Infants usually receive this vaccine soon after birth, especially in endemic regions for TB and leprosy. In some countries, BCG vaccinations are also given to healthcare professionals, if they haven’t received the vaccine before.
Recently, studies have been performed on the use of BCG for other respiratory infections. One such study was started two years ago at Radboud University MEdical center and National and Kapodistrian University of Athens by Professor Mihai Netea and team.
Method of study
The study, called ACTIVATE, ((A randomized Clinical trial for enhanced Trained Immune responses through Bacillus Calmette-Guérin VAccination to prevent infections of the Elderly), is a randomized, double-blind clinical trial conducted in Athens. This study was performed from September 2017 to August 2019 on 198 subjects.
Initially, 202 subjects enrolled in the study by Prof Netea’s team but 4 withdrew leaving behind 198 subjects for the study.
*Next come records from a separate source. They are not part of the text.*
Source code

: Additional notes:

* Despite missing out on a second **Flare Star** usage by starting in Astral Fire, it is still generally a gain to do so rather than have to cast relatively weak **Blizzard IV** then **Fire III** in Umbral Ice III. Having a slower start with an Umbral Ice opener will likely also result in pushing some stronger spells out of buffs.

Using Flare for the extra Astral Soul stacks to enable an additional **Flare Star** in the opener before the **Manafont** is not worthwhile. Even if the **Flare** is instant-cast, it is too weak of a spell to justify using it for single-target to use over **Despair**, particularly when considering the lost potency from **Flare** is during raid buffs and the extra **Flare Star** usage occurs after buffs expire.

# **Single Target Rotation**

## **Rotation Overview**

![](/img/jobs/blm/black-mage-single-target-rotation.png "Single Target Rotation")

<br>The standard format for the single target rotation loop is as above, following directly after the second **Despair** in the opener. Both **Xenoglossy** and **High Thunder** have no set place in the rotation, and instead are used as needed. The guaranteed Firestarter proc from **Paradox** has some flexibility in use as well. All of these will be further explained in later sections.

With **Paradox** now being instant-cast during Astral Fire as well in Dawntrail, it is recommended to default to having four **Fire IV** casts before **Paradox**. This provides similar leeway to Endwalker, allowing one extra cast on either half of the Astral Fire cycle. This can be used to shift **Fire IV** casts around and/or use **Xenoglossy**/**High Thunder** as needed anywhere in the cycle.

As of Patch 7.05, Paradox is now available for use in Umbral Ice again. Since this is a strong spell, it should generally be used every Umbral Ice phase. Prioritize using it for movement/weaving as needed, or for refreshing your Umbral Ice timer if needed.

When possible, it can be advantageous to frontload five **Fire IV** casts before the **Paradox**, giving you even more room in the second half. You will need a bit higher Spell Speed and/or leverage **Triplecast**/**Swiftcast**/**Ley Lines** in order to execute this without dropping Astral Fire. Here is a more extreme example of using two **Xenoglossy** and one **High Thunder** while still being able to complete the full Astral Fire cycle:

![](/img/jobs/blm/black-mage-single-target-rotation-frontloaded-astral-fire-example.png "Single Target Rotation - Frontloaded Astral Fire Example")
Subjects were elderly individuals hospitalized for different reasons. These subjects were divided into two groups; vaccination group and placebo group.
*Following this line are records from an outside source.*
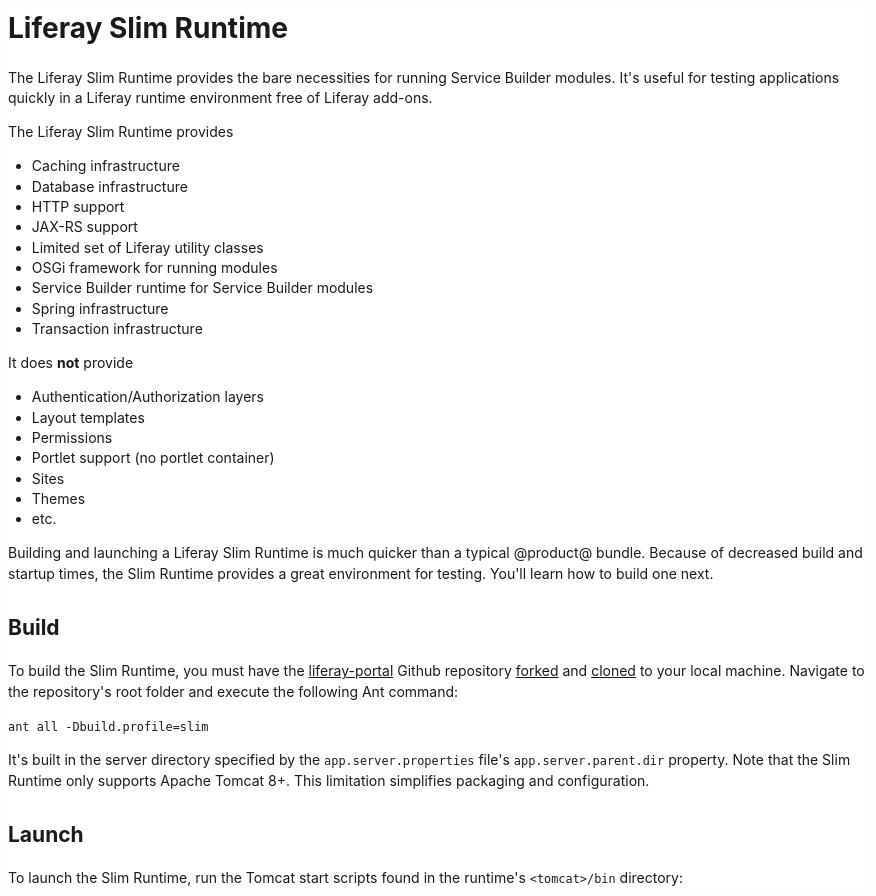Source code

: # Liferay Slim Runtime [](id=liferay-slim-runtime)

The Liferay Slim Runtime provides the bare necessities for running Service
Builder modules. It's useful for testing applications quickly in a Liferay
runtime environment free of Liferay add-ons.

The Liferay Slim Runtime provides

- Caching infrastructure
- Database infrastructure
- HTTP support
- JAX-RS support
- Limited set of Liferay utility classes
- OSGi framework for running modules
- Service Builder runtime for Service Builder modules
- Spring infrastructure
- Transaction infrastructure

It does **not** provide

- Authentication/Authorization layers
- Layout templates
- Permissions
- Portlet support (no portlet container)
- Sites
- Themes
- etc.

Building and launching a Liferay Slim Runtime is much quicker than a typical
@product@ bundle. Because of decreased build and startup times, the Slim Runtime
provides a great environment for testing. You'll learn how to build one next.

## Build [](id=build)

To build the Slim Runtime, you must have the
[liferay-portal](https://github.com/liferay/liferay-portal) Github repository
[forked](https://help.github.com/articles/fork-a-repo/) and
[cloned](https://help.github.com/articles/cloning-a-repository/) to your local
machine. Navigate to the repository's root folder and execute the following Ant
command:

    ant all -Dbuild.profile=slim

It's built in the server directory specified by the `app.server.properties`
file's `app.server.parent.dir` property. Note that the Slim Runtime only
supports Apache Tomcat 8+. This limitation simplifies packaging and
configuration.

## Launch [](id=launch)

To launch the Slim Runtime, run the Tomcat start scripts found in the runtime's
`<tomcat>/bin` directory:
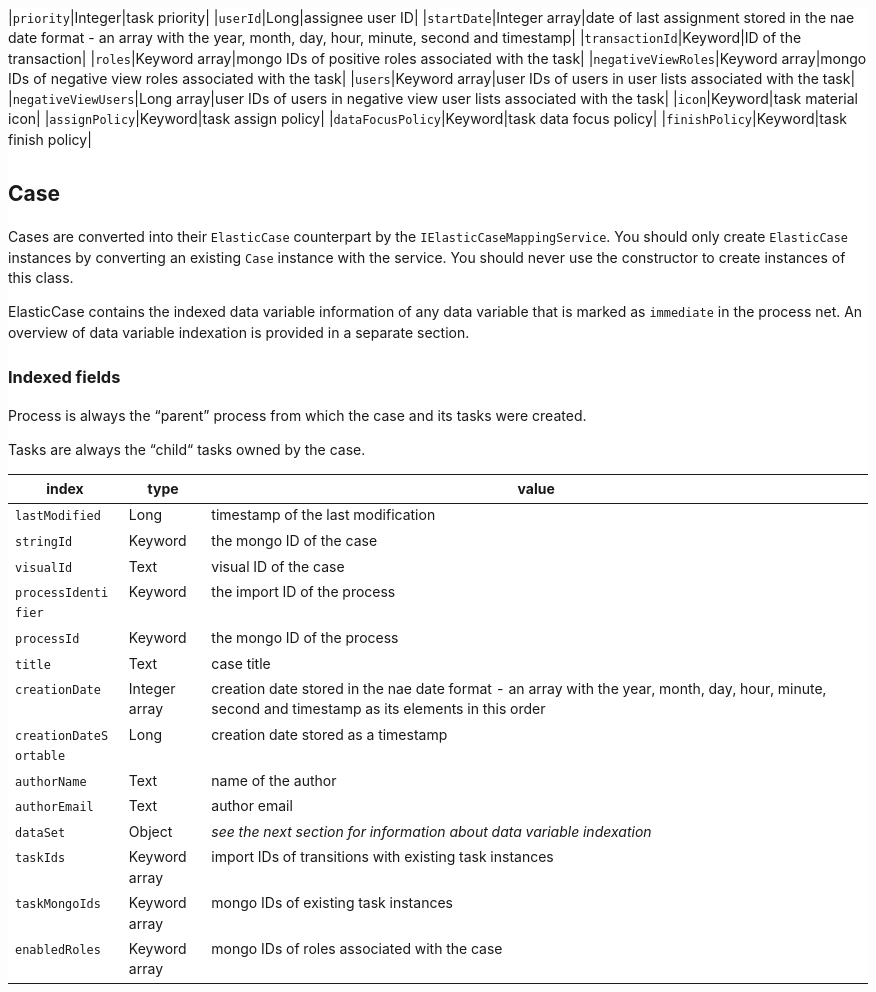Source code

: |`priority`|Integer|task priority|
|`userId`|Long|assignee user ID|
|`startDate`|Integer array|date of last assignment stored in the nae date format - an array with the year, month, day, hour, minute, second and timestamp|
|`transactionId`|Keyword|ID of the transaction|
|`roles`|Keyword array|mongo IDs of positive roles associated with the task|
|`negativeViewRoles`|Keyword array|mongo IDs of negative view roles associated with the task|
|`users`|Keyword array|user IDs of users in user lists associated with the task|
|`negativeViewUsers`|Long array|user IDs of users in negative view user lists associated with the task|
|`icon`|Keyword|task material icon|
|`assignPolicy`|Keyword|task assign policy|
|`dataFocusPolicy`|Keyword|task data focus policy|
|`finishPolicy`|Keyword|task finish policy|

## Case

Cases are converted into their `ElasticCase` counterpart by the `IElasticCaseMappingService`. You should only
create `ElasticCase` instances by converting an existing `Case` instance with the service. You should never use the
constructor to create instances of this class.

ElasticCase contains the indexed data variable information of any data variable that is marked as `immediate` in the
process net. An overview of data variable indexation is provided in a separate section.

### Indexed fields

Process is always the “parent” process from which the case and its tasks were created.

Tasks are always the “child“ tasks owned by the case.

|index|type|value|
|-----|----|-----|
|`lastModified`|Long|timestamp of the last modification|
|`stringId`|Keyword|the mongo ID of the case|
|`visualId`|Text|visual ID of the case|
|`processIdentifier`|Keyword|the import ID of the process|
|`processId`|Keyword|the mongo ID of the process|
|`title`|Text|case title|
|`creationDate`|Integer array|creation date stored in the nae date format - an array with the year, month, day, hour, minute, second and timestamp as its elements in this order|
|`creationDateSortable`|Long|creation date stored as a timestamp|
|`authorName`|Text|name of the author|
|`authorEmail`|Text|author email|
|`dataSet`|Object|_see the next section for information about data variable indexation_|
|`taskIds`|Keyword array|import IDs of transitions with existing task instances|
|`taskMongoIds`|Keyword array|mongo IDs of existing task instances|
|`enabledRoles`|Keyword array|mongo IDs of roles associated with the case|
Researches injected both groups with similar-looking injections on the day of their discharge from the hospital, even though only one group received the BCG vaccination. According to the researchers, the subjects were followed up thoroughly and none of them were lost to follow up, post-intervention.
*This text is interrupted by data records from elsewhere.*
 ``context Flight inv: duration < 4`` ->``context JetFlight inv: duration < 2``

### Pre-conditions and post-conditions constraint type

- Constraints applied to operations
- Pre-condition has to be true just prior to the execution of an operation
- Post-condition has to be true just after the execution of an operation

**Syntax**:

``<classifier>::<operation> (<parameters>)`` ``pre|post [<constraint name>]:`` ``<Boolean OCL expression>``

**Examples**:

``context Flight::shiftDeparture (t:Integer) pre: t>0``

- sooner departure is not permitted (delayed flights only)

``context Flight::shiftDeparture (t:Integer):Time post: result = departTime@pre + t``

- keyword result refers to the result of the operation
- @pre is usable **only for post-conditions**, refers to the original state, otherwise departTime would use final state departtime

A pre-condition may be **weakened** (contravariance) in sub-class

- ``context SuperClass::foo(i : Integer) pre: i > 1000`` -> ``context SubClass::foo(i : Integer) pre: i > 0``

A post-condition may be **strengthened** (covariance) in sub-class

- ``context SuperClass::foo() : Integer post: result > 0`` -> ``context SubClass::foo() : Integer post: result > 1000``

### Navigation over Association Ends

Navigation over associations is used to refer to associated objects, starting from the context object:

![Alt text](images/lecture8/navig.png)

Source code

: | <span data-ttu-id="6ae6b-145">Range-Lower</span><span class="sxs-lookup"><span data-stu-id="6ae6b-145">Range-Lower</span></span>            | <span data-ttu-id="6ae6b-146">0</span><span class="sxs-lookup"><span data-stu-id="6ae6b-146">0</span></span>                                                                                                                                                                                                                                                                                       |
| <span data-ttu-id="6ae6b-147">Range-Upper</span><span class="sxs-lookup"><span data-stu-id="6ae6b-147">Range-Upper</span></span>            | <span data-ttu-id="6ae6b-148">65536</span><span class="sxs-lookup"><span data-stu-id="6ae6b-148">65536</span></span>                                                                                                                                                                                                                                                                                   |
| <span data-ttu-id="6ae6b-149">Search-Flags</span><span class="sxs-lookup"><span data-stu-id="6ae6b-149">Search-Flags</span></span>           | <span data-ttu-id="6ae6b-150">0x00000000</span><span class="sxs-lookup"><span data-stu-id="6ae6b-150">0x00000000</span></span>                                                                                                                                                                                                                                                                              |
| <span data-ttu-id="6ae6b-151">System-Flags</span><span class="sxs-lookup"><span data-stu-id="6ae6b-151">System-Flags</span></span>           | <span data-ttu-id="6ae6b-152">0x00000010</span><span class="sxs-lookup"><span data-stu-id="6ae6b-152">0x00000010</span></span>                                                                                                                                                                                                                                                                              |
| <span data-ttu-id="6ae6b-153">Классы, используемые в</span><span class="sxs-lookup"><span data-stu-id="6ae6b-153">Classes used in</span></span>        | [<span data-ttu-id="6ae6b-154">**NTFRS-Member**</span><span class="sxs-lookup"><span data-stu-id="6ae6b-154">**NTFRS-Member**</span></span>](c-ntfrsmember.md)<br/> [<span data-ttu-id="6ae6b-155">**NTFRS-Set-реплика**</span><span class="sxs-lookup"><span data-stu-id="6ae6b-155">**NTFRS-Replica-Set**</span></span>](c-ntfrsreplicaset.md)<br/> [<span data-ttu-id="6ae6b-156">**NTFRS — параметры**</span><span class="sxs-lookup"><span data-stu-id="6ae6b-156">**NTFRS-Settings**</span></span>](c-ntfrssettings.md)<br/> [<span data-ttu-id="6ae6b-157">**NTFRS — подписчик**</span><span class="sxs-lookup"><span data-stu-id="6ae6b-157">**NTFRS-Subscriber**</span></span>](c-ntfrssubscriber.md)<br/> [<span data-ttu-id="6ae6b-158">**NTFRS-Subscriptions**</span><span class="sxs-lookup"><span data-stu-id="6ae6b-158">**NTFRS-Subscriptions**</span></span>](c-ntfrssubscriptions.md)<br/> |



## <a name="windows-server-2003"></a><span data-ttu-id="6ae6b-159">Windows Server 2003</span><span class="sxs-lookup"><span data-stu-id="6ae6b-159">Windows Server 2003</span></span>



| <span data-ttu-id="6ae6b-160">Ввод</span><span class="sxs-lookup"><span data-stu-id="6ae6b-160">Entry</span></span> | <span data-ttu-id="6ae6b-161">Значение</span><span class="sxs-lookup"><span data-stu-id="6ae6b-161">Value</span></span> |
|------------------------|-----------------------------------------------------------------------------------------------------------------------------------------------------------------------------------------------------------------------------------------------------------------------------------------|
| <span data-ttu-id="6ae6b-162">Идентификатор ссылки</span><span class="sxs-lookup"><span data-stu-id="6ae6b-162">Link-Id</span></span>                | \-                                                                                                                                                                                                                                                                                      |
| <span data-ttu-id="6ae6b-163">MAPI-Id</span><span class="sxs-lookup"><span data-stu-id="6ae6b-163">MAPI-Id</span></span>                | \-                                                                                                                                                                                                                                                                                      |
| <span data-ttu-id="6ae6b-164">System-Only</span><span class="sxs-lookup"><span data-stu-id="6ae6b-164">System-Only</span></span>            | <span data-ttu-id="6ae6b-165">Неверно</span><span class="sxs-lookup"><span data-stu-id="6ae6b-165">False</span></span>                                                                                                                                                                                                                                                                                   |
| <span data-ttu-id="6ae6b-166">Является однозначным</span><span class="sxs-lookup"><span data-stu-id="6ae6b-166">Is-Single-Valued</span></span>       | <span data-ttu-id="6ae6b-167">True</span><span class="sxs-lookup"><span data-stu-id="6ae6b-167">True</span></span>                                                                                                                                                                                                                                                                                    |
However, they did note that the last follow up was supposed to be in August of 2020, but due to the COVID-19 pandemic, the researchers derived conclusions from the preliminary studies and published the results in The Cell.
Results of the study
They concluded that the BCG vaccine decreased the incidence of new infections in the elderly and majorly decreased the incidence of respiratory infections.
Researchers also noted that the vaccination group suffered from a new infection approximately 16 weeks after the vaccination whereas the placebo group was affected by the 11th week. They found a massive difference in the incidence of new infections among both groups.
Overall, they found 42.3% of placebo group subjects were found to have a new infection but only 25% of the vaccination group subjects were affected. According to Metea and collaborators, the increased difference in time and percentage of subjects with regards to the incidence of new infections was majorly seen with respiratory infections of viral origin.
Hence concluding that the most beneficial aspects of the BCG vaccine could be seen against respiratory infections of (probable) viral origin.
Furthermore, inspired by the COVID-19 pandemic, the researchers tried to link the use of BCG against the SARS-Cov-2 virus that has plagued the world recently. However, they found contradicting results. Even though BCG increases innate immune responses leading to increased inflammation that is the hallmark of COVID-19, it also has an antiviral effect and can reduce viral loads of SARS-Cov-2 in the body.
Hence, researchers concluded that longer, more detailed studies need to be performed on the use of the BCG vaccine for the prevention of COVID-19.